I am training a machine learning model in order to predict building price.
One of the columns is in what city the building is located. I have a lot of cities
Unincorporated County 244550
Miami 91486
Miami Beach 39880
Hialeah 35439
Doral 20118
Miami Gardens 18031
Aventura 18011
Homestead 16472
Sunny Isles Beach 13587
Coral Gables 13365
North Miami 10843
Cutler Bay 10734
North Miami Beach 9592
Miami Lakes 6986
Palmetto Bay 6039
Key Biscayne 5170
Pinecrest 4575
Hialeah Gardens 4295
South Miami 2864
Sweetwater 2811
Bal Harbour 2794
North Bay Village 2767
Miami Shores 2764
Miami Springs 2689
Opa-locka 2632
Surfside 2401
Bay Harbor Islands 2031
Florida City 1924
West Miami 921
Biscayne Park 717
Medley 708
El Portal 522
Virginia Gardens 370
Golden Beach 283
Indian Creek 24
Here you can see the value_counts() of the column cities, as I can understand it, there is enough examples in order to include it into the model.
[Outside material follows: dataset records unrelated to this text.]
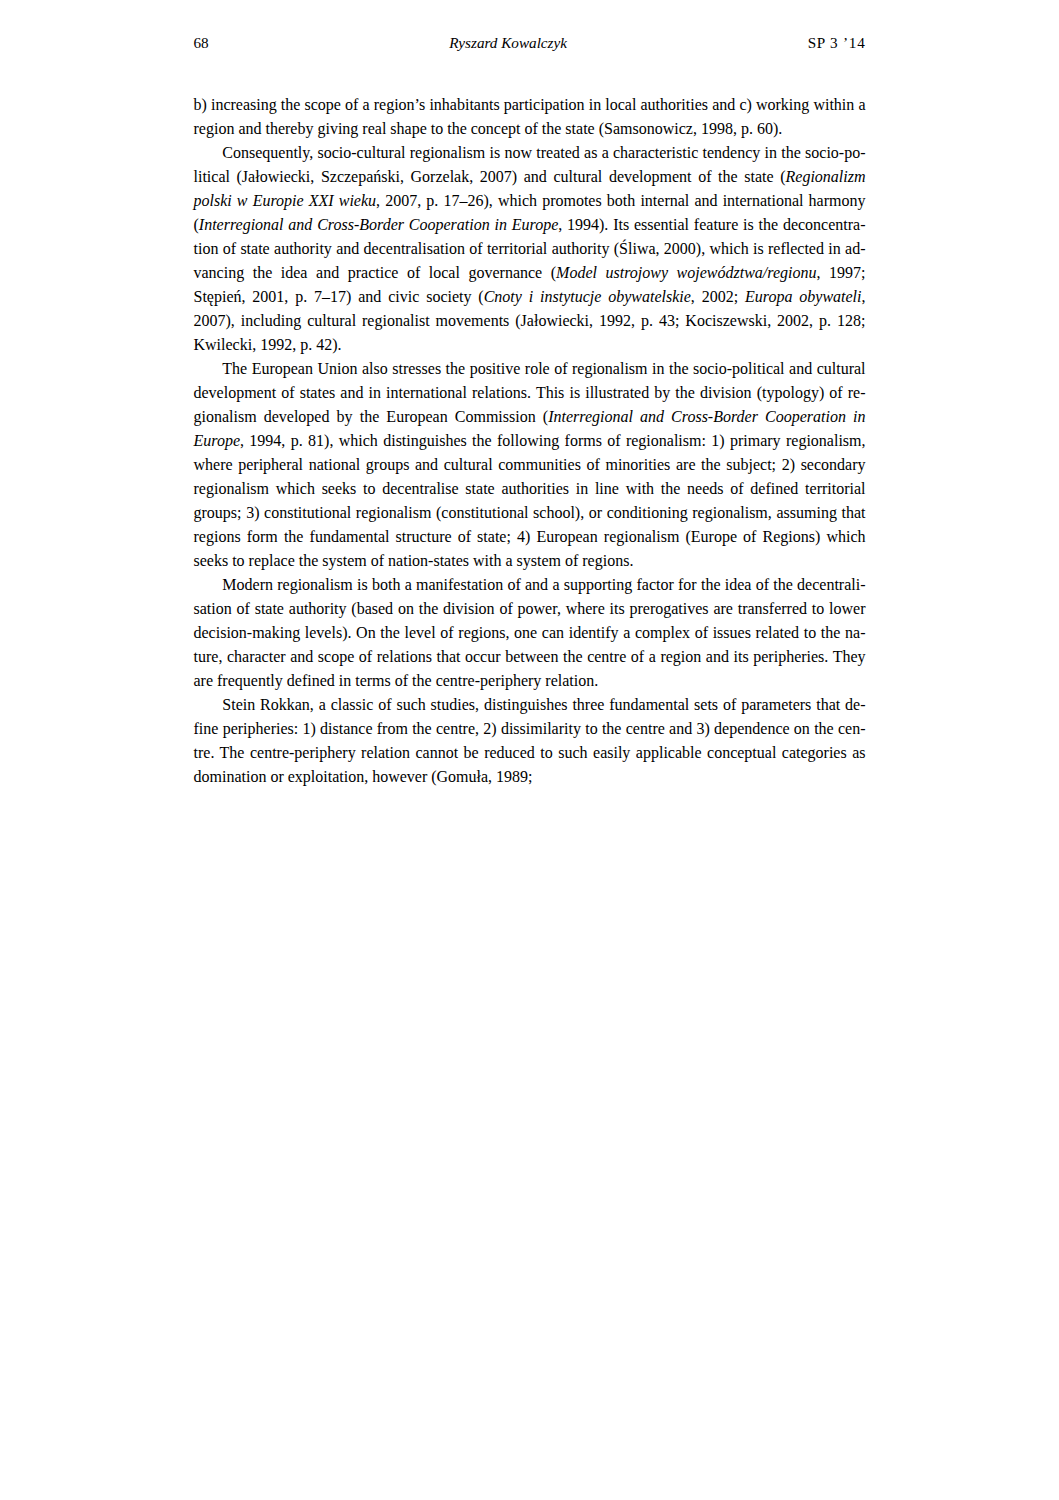68 Ryszard Kowalczyk SP 3 ’14
b) increasing the scope of a region’s inhabitants participation in local authorities and c) working within a region and thereby giving real shape to the concept of the state (Samsonowicz, 1998, p. 60).
Consequently, socio-cultural regionalism is now treated as a characteristic tendency in the socio-political (Jałowiecki, Szczepański, Gorzelak, 2007) and cultural development of the state (Regionalizm polski w Europie XXI wieku, 2007, p. 17–26), which promotes both internal and international harmony (Interregional and Cross-Border Cooperation in Europe, 1994). Its essential feature is the deconcentration of state authority and decentralisation of territorial authority (Śliwa, 2000), which is reflected in advancing the idea and practice of local governance (Model ustrojowy województwa/regionu, 1997; Stępień, 2001, p. 7–17) and civic society (Cnoty i instytucje obywatelskie, 2002; Europa obywateli, 2007), including cultural regionalist movements (Jałowiecki, 1992, p. 43; Kociszewski, 2002, p. 128; Kwilecki, 1992, p. 42).
The European Union also stresses the positive role of regionalism in the socio-political and cultural development of states and in international relations. This is illustrated by the division (typology) of regionalism developed by the European Commission (Interregional and Cross-Border Cooperation in Europe, 1994, p. 81), which distinguishes the following forms of regionalism: 1) primary regionalism, where peripheral national groups and cultural communities of minorities are the subject; 2) secondary regionalism which seeks to decentralise state authorities in line with the needs of defined territorial groups; 3) constitutional regionalism (constitutional school), or conditioning regionalism, assuming that regions form the fundamental structure of state; 4) European regionalism (Europe of Regions) which seeks to replace the system of nation-states with a system of regions.
Modern regionalism is both a manifestation of and a supporting factor for the idea of the decentralisation of state authority (based on the division of power, where its prerogatives are transferred to lower decision-making levels). On the level of regions, one can identify a complex of issues related to the nature, character and scope of relations that occur between the centre of a region and its peripheries. They are frequently defined in terms of the centre-periphery relation.
Stein Rokkan, a classic of such studies, distinguishes three fundamental sets of parameters that define peripheries: 1) distance from the centre, 2) dissimilarity to the centre and 3) dependence on the centre. The centre-periphery relation cannot be reduced to such easily applicable conceptual categories as domination or exploitation, however (Gomuła, 1989;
The problem comes when I want to split the model into x_train and x_test or do cross_validation. When I split the dataset using :
X_train, X_test, y_train, y_test = train_test_split(
df_x, df_y,
test_size=0.33, random_state=180
)
or I do a cross_validation:
score2 = cross_validate(estimator_pipeline, X= df_x, y= df_y,
scoring=scoring,return_train_score=False, cv=5,n_jobs=2)
I receive this error:
Found unknown categories ['El Portal', 'Florida city, 'Medley'] in column 1 during transform
As I understand about the error is that it's a problem of the one hot encoder, because takes each value of the column cities and create a new column for each city, but when it split between x_train and x_test then it does it before the one hot encoder, then in the partition of the train takes some cities but in the test partition don't take the same city.
Should I do the one hot encoder or the pd.get_dummies() before the partition, or there is a better way to split the dataset to take cities the same cities in the train and test partition?
For these cases, when you're OneHot encoding the categorical variable, you want to set handle_unknown='ignore'
, so that unseen instances in the test set are ignored, and the output matrix has the same shape.
Here's a simple example:
from sklearn.preprocessing import OneHotEncoder
X_train = pd.Series(['West Miami', 'Biscayne Park', 'Medley'])
oh = OneHotEncoder(handle_unknown='ignore')
oh.fit(X_train.values[:,None])
oh.transform(X_train.values[:,None]).toarray()
array([[0., 0., 1.],
[1., 0., 0.],
[0., 1., 0.]])
And if we transform the following test set, with an unseen city, the resulting matrix's shape remains the same:
X_test = pd.Series(['West Miami', 'Biscayne Park', 'Atlanta'])
oh.transform(X_test.values[:,None]).toarray()
array([[0., 0., 1.],
[1., 0., 0.],
[0., 0., 0.]])